*ACTIVITY:*
Where the word "size" occurs in a line of the data, return the whole line.

━━ DATA FOR THIS TASK ━━

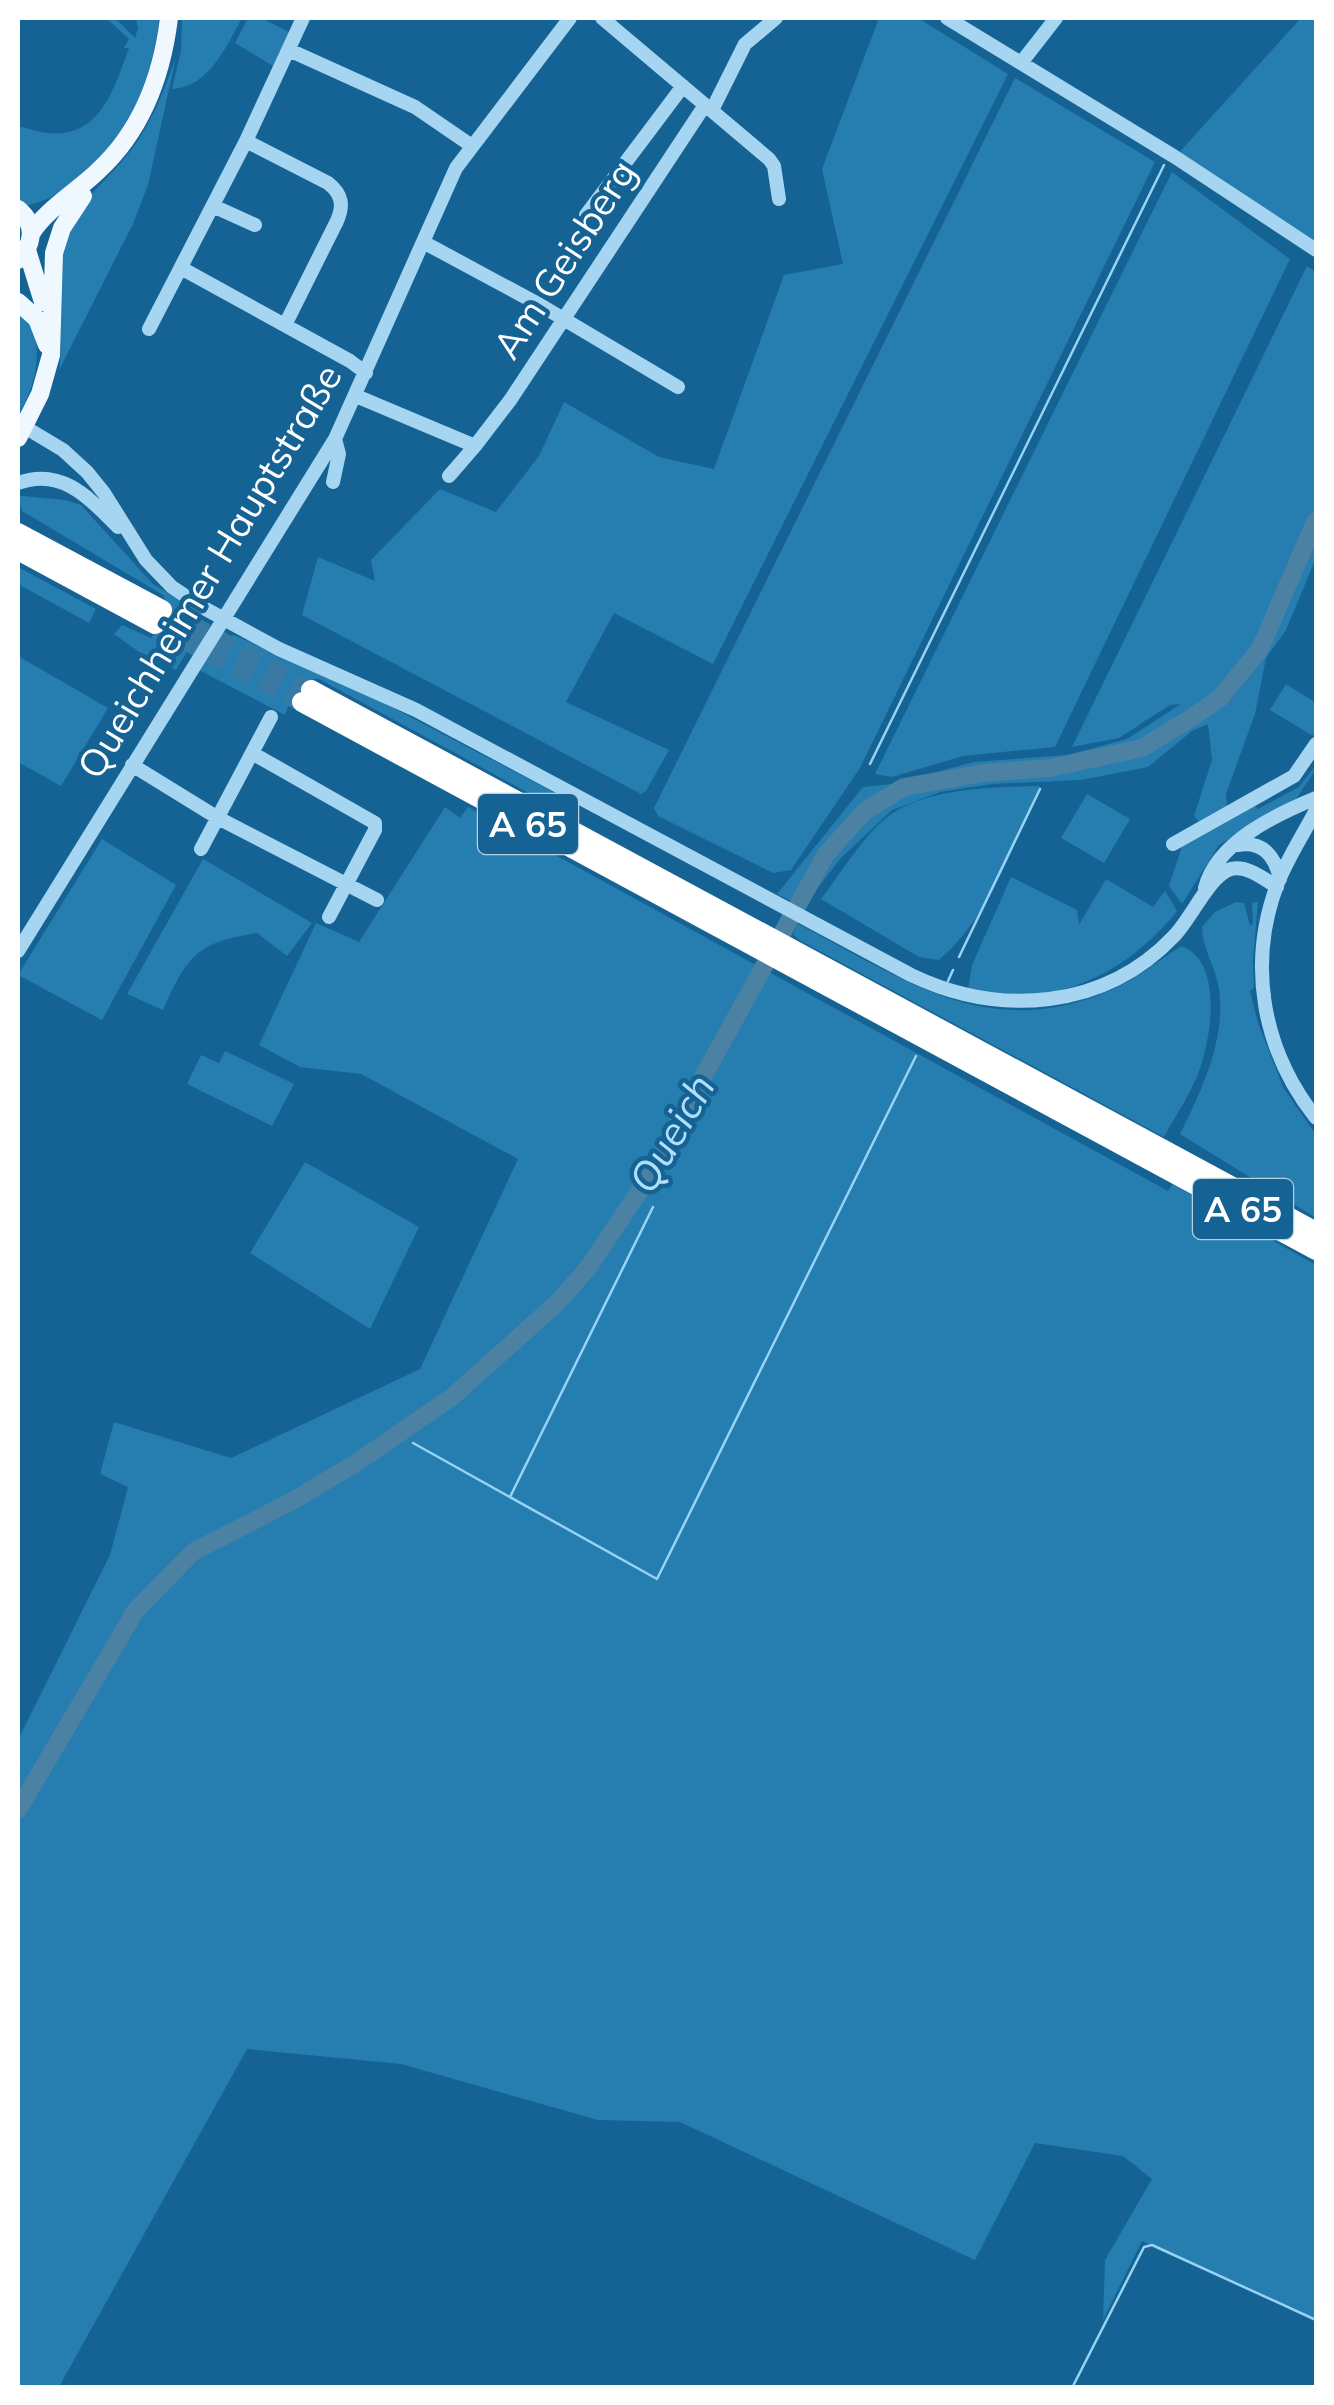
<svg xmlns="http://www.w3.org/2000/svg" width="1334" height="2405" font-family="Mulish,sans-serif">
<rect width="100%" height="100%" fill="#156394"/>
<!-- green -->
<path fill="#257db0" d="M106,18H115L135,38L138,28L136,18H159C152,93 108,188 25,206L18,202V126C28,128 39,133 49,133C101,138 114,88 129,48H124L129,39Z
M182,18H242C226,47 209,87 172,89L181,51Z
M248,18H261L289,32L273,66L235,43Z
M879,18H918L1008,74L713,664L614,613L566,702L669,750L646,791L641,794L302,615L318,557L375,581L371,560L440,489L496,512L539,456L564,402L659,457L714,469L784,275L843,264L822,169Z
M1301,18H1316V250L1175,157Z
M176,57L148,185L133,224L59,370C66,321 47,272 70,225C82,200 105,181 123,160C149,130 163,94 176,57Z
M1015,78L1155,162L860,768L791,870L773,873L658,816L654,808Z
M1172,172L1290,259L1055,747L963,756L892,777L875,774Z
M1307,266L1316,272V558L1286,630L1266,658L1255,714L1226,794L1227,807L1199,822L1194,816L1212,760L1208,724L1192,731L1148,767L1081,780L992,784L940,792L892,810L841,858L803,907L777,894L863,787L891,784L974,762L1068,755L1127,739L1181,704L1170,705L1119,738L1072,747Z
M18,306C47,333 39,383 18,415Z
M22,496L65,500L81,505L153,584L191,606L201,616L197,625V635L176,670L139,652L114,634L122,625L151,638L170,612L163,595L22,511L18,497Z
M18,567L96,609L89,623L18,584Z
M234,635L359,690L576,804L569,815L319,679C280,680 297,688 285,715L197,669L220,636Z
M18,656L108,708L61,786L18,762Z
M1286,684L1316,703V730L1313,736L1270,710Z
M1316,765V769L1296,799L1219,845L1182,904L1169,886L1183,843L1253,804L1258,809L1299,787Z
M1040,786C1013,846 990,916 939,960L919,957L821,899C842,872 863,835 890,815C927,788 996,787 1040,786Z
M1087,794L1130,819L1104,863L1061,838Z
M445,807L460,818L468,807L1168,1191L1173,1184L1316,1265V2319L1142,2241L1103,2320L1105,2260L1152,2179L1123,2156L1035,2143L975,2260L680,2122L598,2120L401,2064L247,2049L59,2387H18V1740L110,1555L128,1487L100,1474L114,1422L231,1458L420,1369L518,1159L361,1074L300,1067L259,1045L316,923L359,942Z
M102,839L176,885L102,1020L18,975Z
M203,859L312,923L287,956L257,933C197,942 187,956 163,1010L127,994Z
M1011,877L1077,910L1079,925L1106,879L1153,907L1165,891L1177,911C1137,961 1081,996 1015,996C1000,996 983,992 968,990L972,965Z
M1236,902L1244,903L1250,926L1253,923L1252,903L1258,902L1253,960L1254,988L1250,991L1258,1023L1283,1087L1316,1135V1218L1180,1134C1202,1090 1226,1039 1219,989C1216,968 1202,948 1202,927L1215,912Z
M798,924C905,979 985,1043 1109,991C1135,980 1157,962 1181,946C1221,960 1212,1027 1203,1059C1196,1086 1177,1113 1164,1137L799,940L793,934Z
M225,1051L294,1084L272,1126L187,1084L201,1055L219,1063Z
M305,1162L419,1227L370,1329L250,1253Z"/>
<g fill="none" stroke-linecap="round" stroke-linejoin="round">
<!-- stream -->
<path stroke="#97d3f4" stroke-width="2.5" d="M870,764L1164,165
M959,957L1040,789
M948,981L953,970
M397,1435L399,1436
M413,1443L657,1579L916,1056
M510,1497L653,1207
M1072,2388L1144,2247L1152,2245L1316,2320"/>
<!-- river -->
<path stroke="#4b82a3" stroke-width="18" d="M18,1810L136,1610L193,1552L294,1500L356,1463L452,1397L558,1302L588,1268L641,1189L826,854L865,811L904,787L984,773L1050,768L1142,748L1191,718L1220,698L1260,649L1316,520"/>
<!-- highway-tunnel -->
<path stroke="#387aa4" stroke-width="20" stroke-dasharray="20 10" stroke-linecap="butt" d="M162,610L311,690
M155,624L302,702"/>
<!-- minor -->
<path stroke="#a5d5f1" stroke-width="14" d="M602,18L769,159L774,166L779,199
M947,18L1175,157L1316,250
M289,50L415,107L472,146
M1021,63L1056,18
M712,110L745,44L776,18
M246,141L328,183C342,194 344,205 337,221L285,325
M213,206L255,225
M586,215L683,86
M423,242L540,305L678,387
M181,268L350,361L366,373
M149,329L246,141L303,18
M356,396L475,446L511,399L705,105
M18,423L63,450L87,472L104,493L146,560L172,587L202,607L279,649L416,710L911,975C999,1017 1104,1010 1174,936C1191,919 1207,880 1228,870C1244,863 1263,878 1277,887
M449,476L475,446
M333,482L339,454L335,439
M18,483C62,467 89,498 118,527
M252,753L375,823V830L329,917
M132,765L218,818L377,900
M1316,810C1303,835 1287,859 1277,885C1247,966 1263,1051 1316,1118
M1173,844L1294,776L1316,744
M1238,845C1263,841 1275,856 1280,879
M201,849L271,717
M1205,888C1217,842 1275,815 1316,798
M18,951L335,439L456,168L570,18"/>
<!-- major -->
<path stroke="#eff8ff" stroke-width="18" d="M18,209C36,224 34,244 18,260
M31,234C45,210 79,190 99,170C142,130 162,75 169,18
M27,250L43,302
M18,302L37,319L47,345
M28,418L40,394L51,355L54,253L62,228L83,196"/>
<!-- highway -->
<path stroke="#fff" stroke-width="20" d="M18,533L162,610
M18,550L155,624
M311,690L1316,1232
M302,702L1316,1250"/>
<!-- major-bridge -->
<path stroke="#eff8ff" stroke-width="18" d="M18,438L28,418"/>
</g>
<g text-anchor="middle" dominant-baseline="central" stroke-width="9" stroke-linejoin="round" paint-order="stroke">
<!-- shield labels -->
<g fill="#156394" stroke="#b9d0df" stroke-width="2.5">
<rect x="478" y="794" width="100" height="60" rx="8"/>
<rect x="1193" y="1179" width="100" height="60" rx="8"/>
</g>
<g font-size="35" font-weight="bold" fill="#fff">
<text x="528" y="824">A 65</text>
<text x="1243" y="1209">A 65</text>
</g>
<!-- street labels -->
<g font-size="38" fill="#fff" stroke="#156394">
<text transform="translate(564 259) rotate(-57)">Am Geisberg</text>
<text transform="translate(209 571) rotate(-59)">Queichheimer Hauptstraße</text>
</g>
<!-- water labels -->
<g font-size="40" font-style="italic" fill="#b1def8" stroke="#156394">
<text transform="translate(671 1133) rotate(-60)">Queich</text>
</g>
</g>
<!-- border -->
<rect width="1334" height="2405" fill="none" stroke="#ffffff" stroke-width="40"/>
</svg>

━━━

*WRITTEN RESPONSE:*
<g font-size="35" font-weight="bold" fill="#fff">
<g font-size="38" fill="#fff" stroke="#156394">
<g font-size="40" font-style="italic" fill="#b1def8" stroke="#156394">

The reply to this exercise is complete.